Beschreibung
Mit ihrem neuen selbstbetitelten Album, das inoffiziell schon jetzt als »Das rote Album« bekannt ist, beschreiten Tocotronic in mehrfacher Hinsicht neue Wege. Es ist ein Album zum Reinfühlen statt zum Reindenken geworden, reduziert und poppiger als die Vorgänger.
Inhaltlich befassen sich Tocotronic auf ihrem elften, dem roten Album, mit der Liebe in all ihren Facetten: Selbstliebe, Nächstenliebe, Beziehung. Insgesamt stellt sich das neue Tocotronic-Album kämpferisch gegen den klassischen Liebesentwurf. Auf der musikalischen Seite haben sie einen poppigen, weniger wuchtigen und aufgeräumten Sound für die neue Platte entwickelt.
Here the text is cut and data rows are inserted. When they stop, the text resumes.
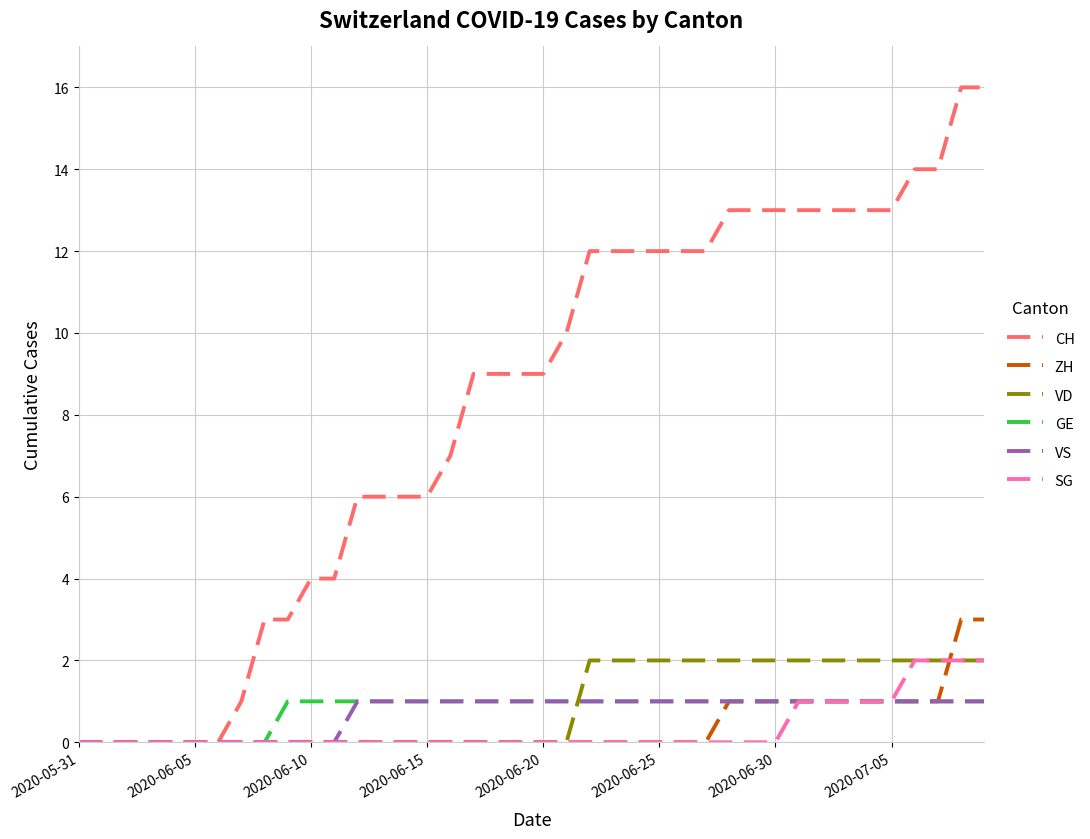

Which series has the widest spread of values?

CH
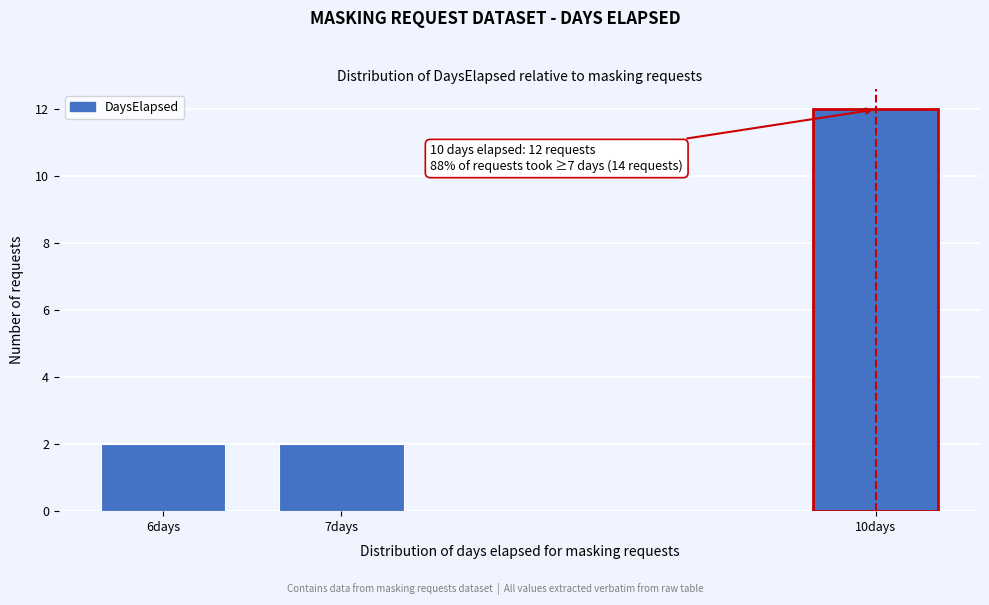

Reading left to right, transcribe all the data shown in this chart.

6days=2	7days=2	10days=12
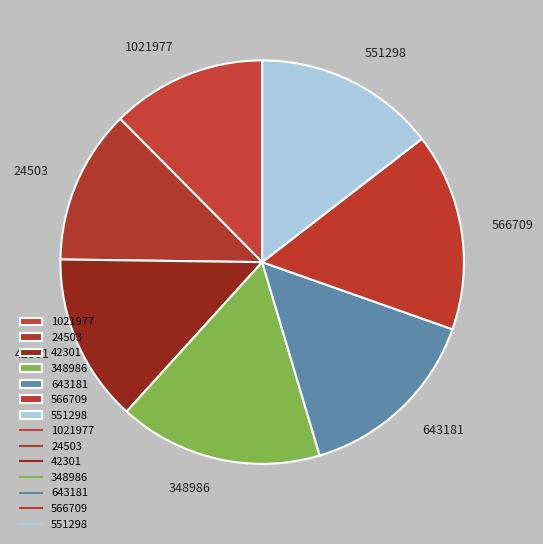

Combined, do 348986 and 1021977 account for over 50%?

No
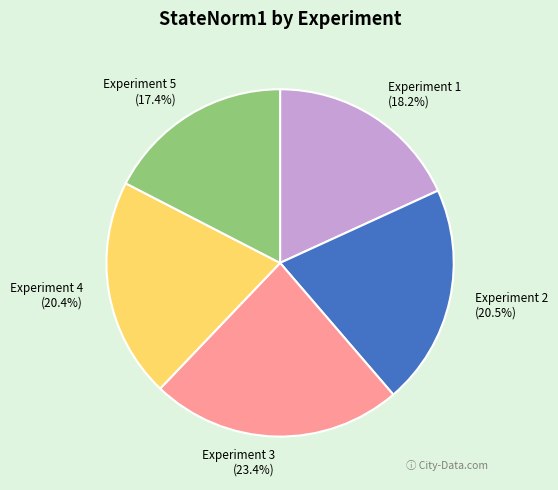

Which slice is the largest?

Experiment 3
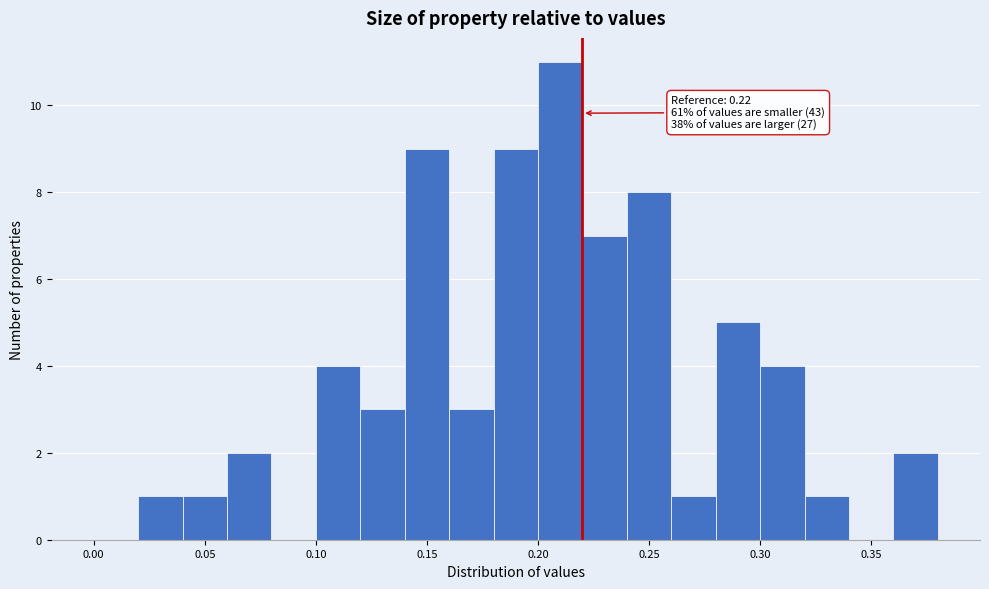

Which range on the x-axis has the tallest bar?

0.20 to 0.22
Das ist – wie die reduzierte Anzahl der Lieder – ihr Selbstschutz, um auf keinen Fall beim Thema Liebe ins Kitschige abzudriften.
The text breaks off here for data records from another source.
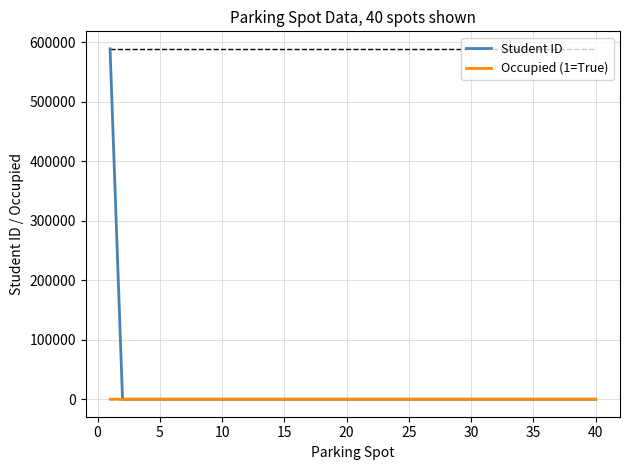

Rank the series by their maximum value, from highest to lowest.

Student ID, Occupied (1=True)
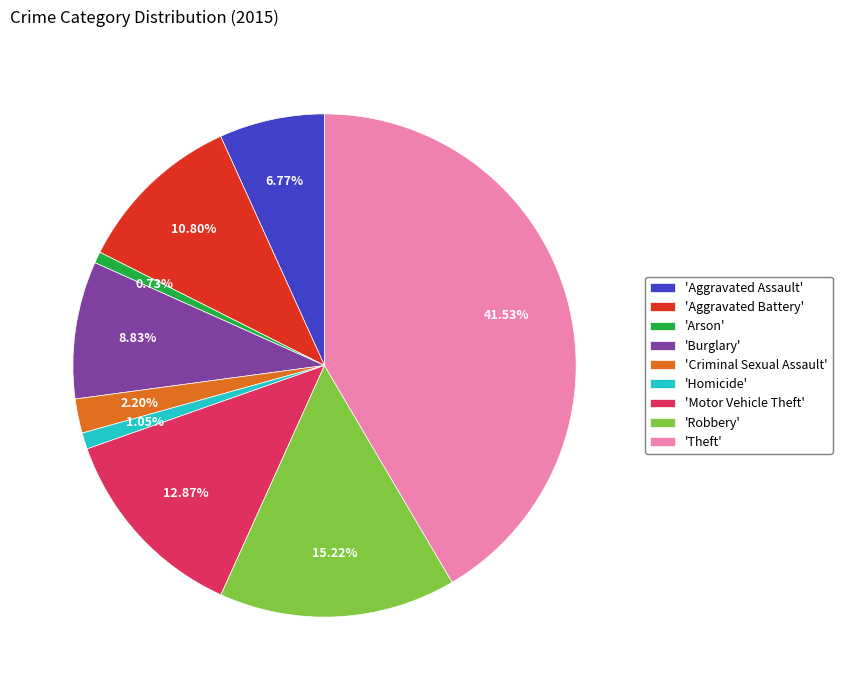

Does 'Criminal Sexual Assault' account for over 50% of the chart?

No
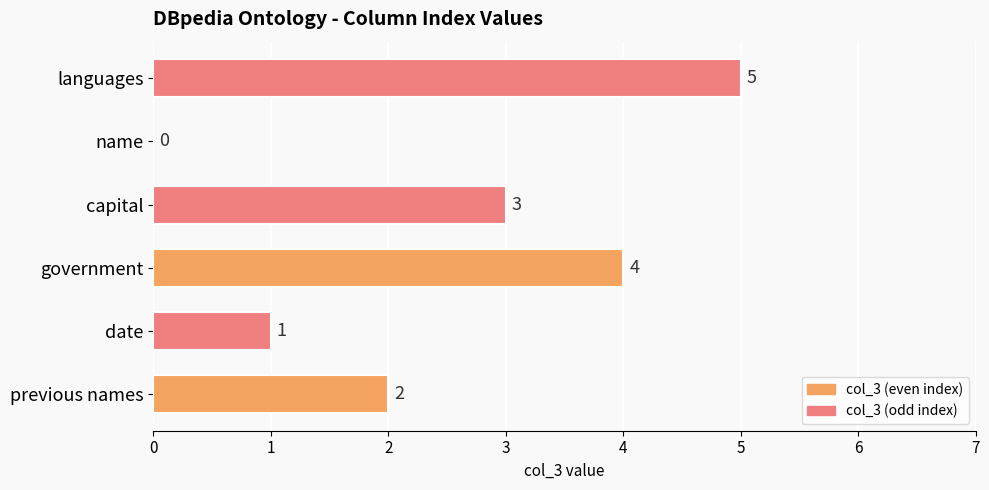

The chart shows a value of 5 at government. True or false?

False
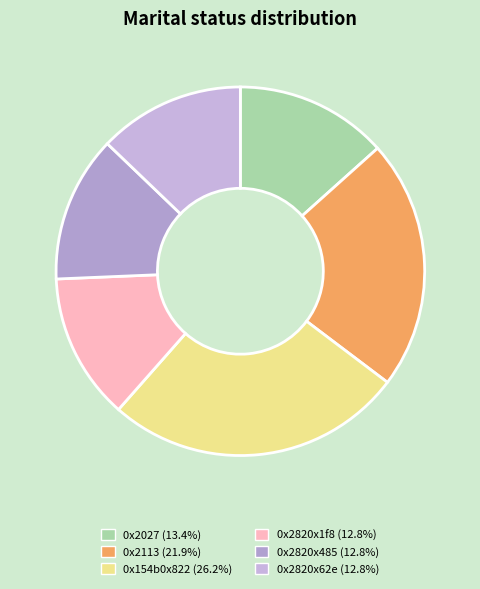

True or false: 0x2820x485 accounts for 13% of the total.

True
Es passt zum persönlichen und oft schmerzhaften Thema Liebe, dass Tocotronic auf dem roten Album nach einem neuen Klang gesucht haben. Neben Moses Schneider nahmen sie diesmal Markus Ganter als Produzenten hinzu. Als Soundtüftler hat Ganter das Album subtil bereichert und außerdem noch Keyboards gespielt. Eine ›Wende‹ ist für Tocotronic auch, dass sie die Songs diesmal nicht live im Studio eingespielt haben, sondern wie ein klassisches Popalbum: Es gab eine Pilotspur, und die anderen Stimmen und Instrumente wurden dazu nach und nach eingespielt. Durch das allmähliche Übereinanderschichten der einzelnen Sounds wirkt alles transparenter und knackiger.
Ob nun ein sommerhitverdächtiges Mitsinglied wie »Zucker« oder ein ungewöhnlicher Song wie »Ich öffne mich«, der mit Chor und um das afrikanische Instrument Kalimba herum komponiert wurde: Die Texte von Dirk von Lowtzow sind knackig, wortgewitzt und lassen die endgültige Aussage so weit offen, dass jeder Hörer seine eigene Interpretation in ein Lied hineindeuten muss.
Poppig und tanzbar: Das rote Album von Tocotronic überzeugt auf einer offenen Skala zwischen zärtlich und kraftvoll.